Apr 25, 2015

"Mary Had a Little Lamb" -- rebooted

With sheep on the brain in light of this weekend's Good Shepherd Sunday, I can't get "Mary Had a Little Lamb" out of my head. Fortunately, I'm not noodling on the annoying children's ditty but the version by the late great Texas blues rocker, Stevie Ray Vaughn

I'm a huge fan of Stevie and this is actually one of my favorite tunes of his. I love how he took something so innocuous and completely turned it on its docile head. I mean, who knew that such a simple nursery rhyme about a lamb being taken to school could actually ROCK?

But I also think this is a fabulous metaphor for the image of the Good Shepherd itself. We've sentimentalized it to such a degree through bad art and plates by the Franklin Mint, that we've lost the radical nature of this statement. 
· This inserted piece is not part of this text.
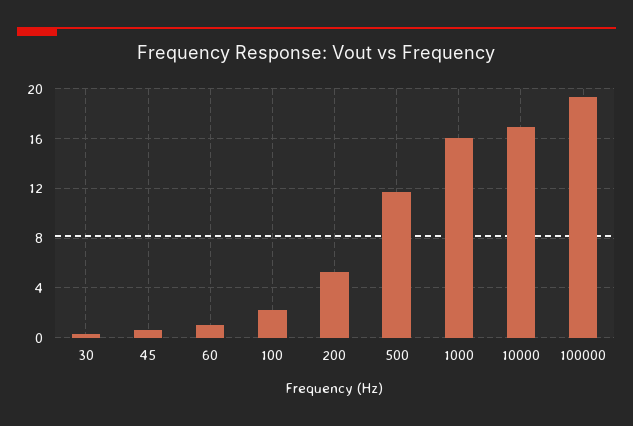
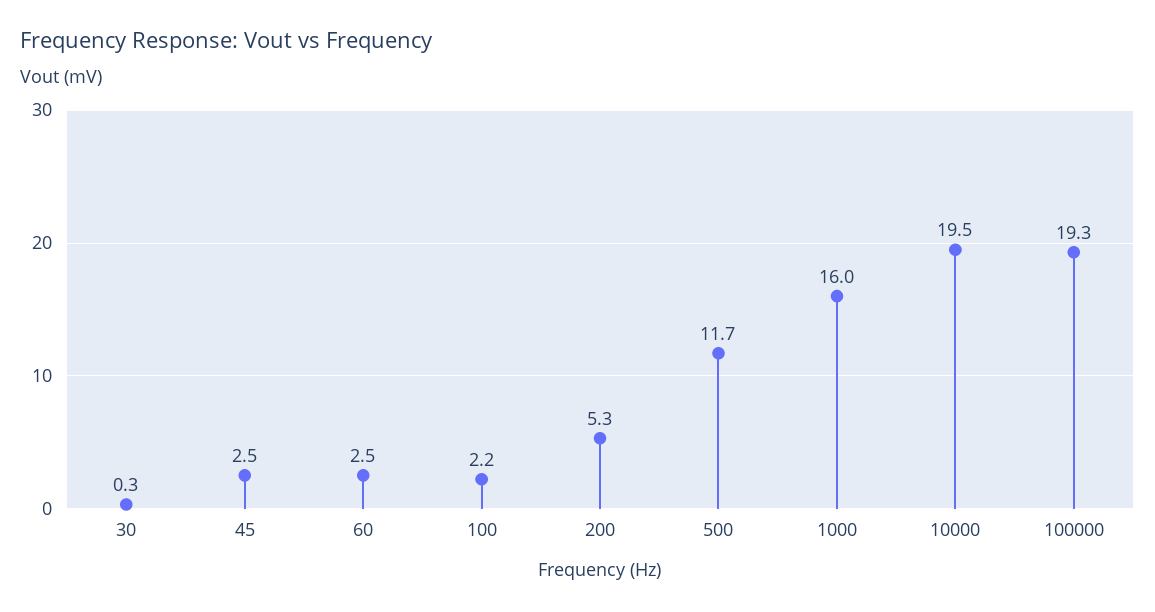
45: 0.5 -> 2.5
60: 1 -> 2.5
10000: 17 -> 19.5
So just as Stevie Ray Vaughn reimagines "Mary Had a Little Lamb," I'd encourage you to reimagine the whole notion of Jesus as the Good Shepherd. Reflect on this image not as something divorced from its context but set within it -- read the previous chapter of John to see that it was born out of a conflict with the Pharisees. Jesus doesn't just stand up one day and decide to talk about sheep.
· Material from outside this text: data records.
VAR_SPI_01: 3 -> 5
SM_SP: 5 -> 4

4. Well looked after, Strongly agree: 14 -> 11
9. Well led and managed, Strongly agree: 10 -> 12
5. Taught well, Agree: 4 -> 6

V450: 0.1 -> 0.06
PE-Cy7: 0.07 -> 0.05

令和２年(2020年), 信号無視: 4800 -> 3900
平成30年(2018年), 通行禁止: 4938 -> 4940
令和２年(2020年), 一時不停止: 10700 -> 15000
The fleece of our souls may be as white as snow but sometimes they get dirty. Sometimes the fleece literally gets dragged through the mud. It’s not light and fluffy as much as it is wet, smelly, and filthy. 
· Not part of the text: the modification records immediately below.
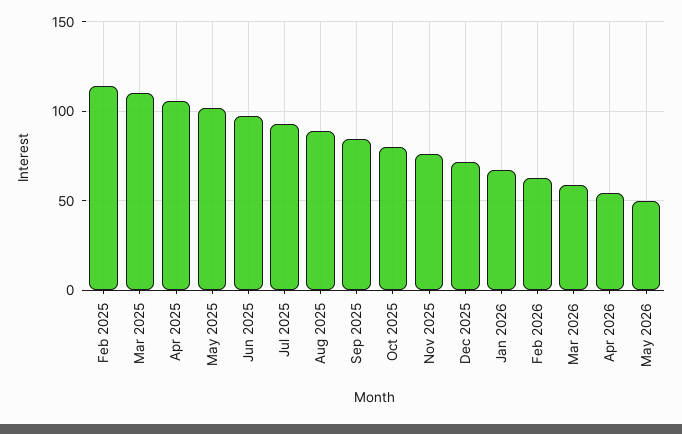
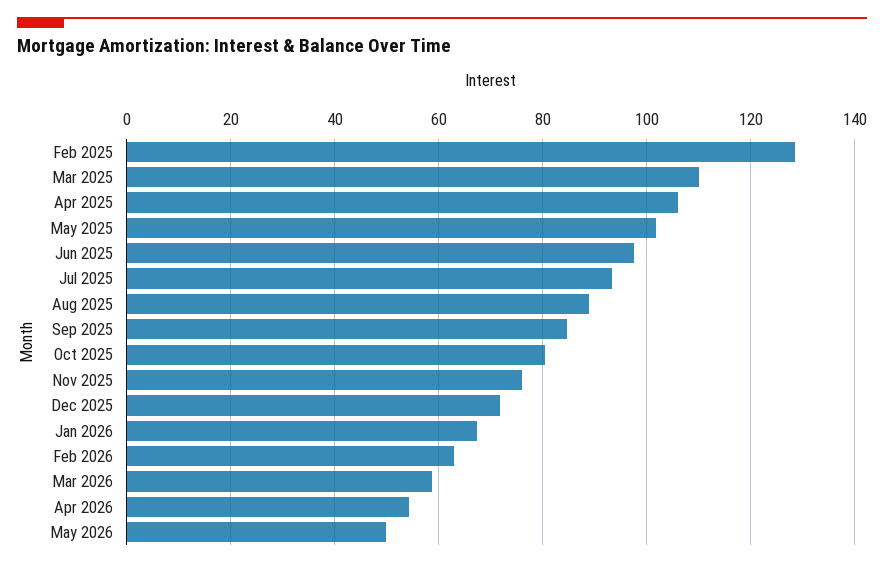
Feb 2025: 115 -> 128

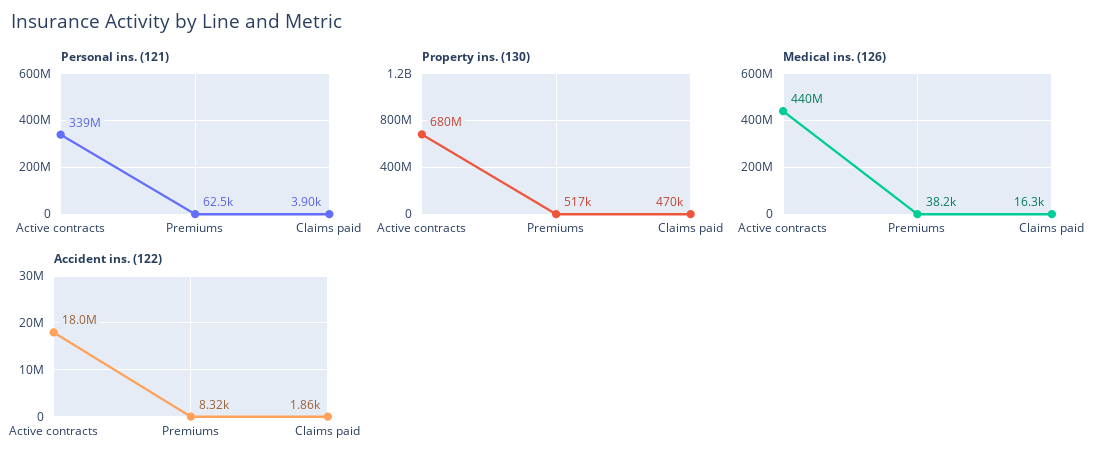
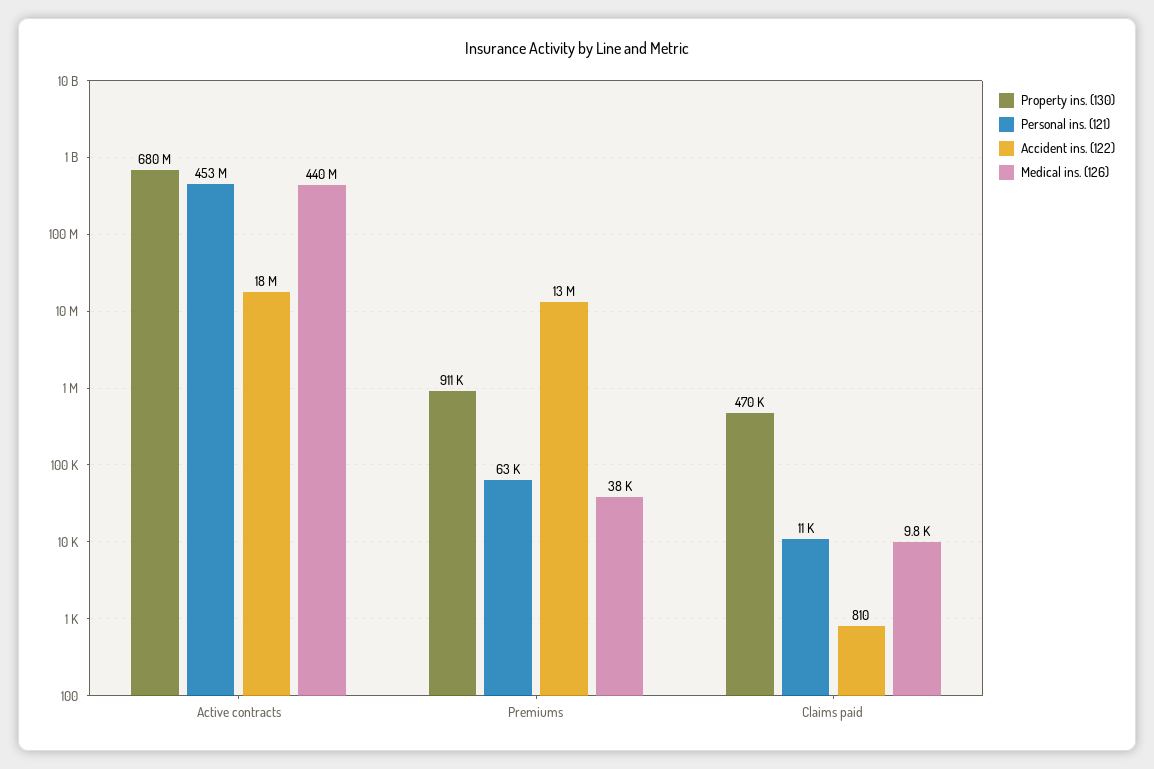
Personal ins. (121), Active contracts: 339000000 -> 453000000
Personal ins. (121), Claims paid: 3900 -> 11000
Property ins. (130), Premiums: 517000 -> 911000
Medical ins. (126), Claims paid: 16300 -> 9800
Accident ins. (122), Premiums: 8320 -> 13000000
Accident ins. (122), Claims paid: 1860 -> 810

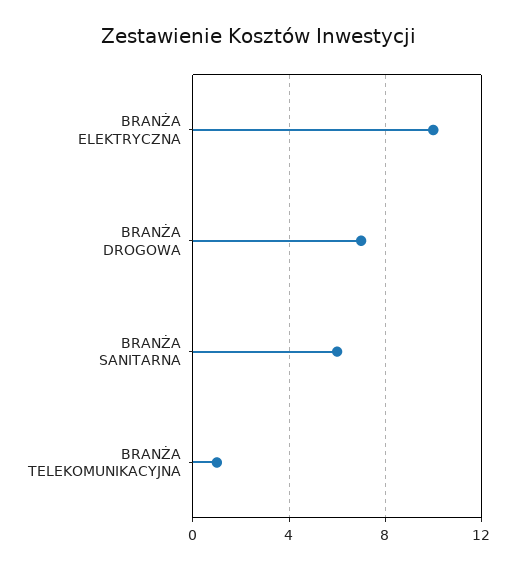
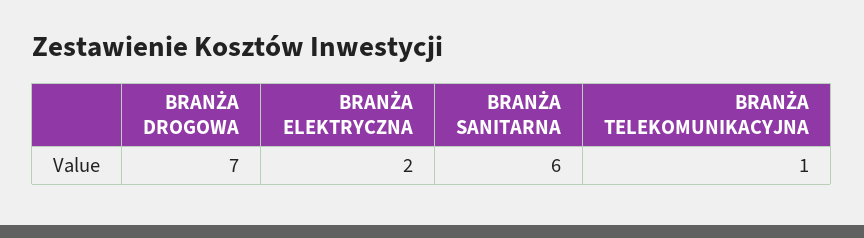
BRANŻA ELEKTRYCZNA: 10 -> 2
Yet, that’s precisely when Jesus seeks us out, reaches out to us, and holds us in his arms. It’s easy to be a good shepherd when the sheep are fluffy and docile and the sun is shining. It’s a different vocation entirely when the storms arise and the wolf encircles the flock. That’s when the Good Shepherd makes his identity known. And that’s when Jesus lovingly calls you back by name.

So, Mary may have had a little lamb. Fine. But we have the Good Shepherd. And that rocks.